Neyse, kız çocuğun vaftiz teyzeliğini üstlendikten sonra eve dönmek istedi. Ama cüceler üç gün daha kalması için çok ısrar ettiler.
Kız üç gün daha orada kaldı; neşeli vakit geçirdi, ne istediyse cüceler onu yaptı. Sonunda eve dönme zamanı geldi; cüceler onun ceplerini altınla doldurduktan sonra yolunu göstererek uğurladılar.
Kız eve döner dönmez işe başlamak istedi; bir köşede duran süpürgeyi eline aldı. Ama tam bu sırada evden iki kişi çıkarak ona kim olduğunu sordu.
Aslında kız cücelerin yanında üç gün değil, yedi yıl kalmıştı. Bu zaman içinde de eski efendileri ölmüştü.
Üçüncü Masal
Bir kadının çocuğu beşiğindeyken cüceler tarafından kaçırıldı. Onun yerine çirkin, biçimsiz, koca kafalı, patlak gözlü, bir çocuk bırakıldı. Bu çocuk ne yiyordu ne de içiyordu.
Ne yapacağını bilemeyen kadın komşusuna giderek onun fikrini aldı.

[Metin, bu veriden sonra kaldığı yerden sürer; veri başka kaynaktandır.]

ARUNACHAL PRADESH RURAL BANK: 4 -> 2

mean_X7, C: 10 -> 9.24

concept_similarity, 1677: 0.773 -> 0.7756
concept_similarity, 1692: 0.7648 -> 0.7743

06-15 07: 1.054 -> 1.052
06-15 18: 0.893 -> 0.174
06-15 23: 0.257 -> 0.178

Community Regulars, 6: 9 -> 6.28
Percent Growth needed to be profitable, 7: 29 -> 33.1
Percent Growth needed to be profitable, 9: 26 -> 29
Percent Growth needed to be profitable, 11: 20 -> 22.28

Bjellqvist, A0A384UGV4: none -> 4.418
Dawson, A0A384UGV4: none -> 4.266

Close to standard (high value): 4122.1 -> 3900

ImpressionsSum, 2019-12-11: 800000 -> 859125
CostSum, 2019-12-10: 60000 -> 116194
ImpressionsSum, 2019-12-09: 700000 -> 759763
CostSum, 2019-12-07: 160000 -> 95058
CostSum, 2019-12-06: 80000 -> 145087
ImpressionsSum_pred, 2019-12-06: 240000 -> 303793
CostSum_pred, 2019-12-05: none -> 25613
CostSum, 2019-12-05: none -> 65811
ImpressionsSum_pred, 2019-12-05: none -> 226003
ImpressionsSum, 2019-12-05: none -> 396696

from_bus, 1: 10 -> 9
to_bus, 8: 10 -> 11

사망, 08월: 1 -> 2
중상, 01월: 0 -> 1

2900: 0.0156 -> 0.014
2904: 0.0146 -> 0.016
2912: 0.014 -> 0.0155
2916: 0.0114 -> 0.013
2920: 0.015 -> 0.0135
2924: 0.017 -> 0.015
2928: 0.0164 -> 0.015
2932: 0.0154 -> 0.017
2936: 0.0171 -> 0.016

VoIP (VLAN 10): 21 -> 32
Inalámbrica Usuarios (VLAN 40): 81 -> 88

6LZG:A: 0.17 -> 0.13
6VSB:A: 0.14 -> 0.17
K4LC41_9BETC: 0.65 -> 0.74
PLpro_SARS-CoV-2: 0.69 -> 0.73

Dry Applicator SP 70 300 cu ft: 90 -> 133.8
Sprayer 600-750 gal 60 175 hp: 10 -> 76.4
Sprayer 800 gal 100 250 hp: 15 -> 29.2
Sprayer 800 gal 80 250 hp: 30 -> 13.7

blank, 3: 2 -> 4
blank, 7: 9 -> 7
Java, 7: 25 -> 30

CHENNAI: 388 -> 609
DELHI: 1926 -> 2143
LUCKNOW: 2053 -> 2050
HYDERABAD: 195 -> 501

Komşusu ona, bu çocuğu mutfağa götürüp ocağa oturtmasını, sonra ocağı yakmasını ve onu iki yumurta kabuğu kadar suda kaynatmasını önerdi. Bu çocuğu güldürecekti ve eğer gülerse yok olacaktı.
Kadın komşusunun söylediklerini aynen uyguladı. İçi su dolu iki yumurta kabuğunu ateşe oturtunca oğlan şöyle konuştu:
Bunca yaşıma bastım,
Bu işe doğrusu şaştım.
İnsan nasıl pişer yumurta kabuğunda?
İnan, amabir bit yeniği var bunda.
Ve gülmeye başladı. O gülerken birden bir sürü cüce çıkageldi. Daha önce kaçırdıkları çocuğu ocağa oturttular, çirkin oğlanı da yanlarına alıp gittiler.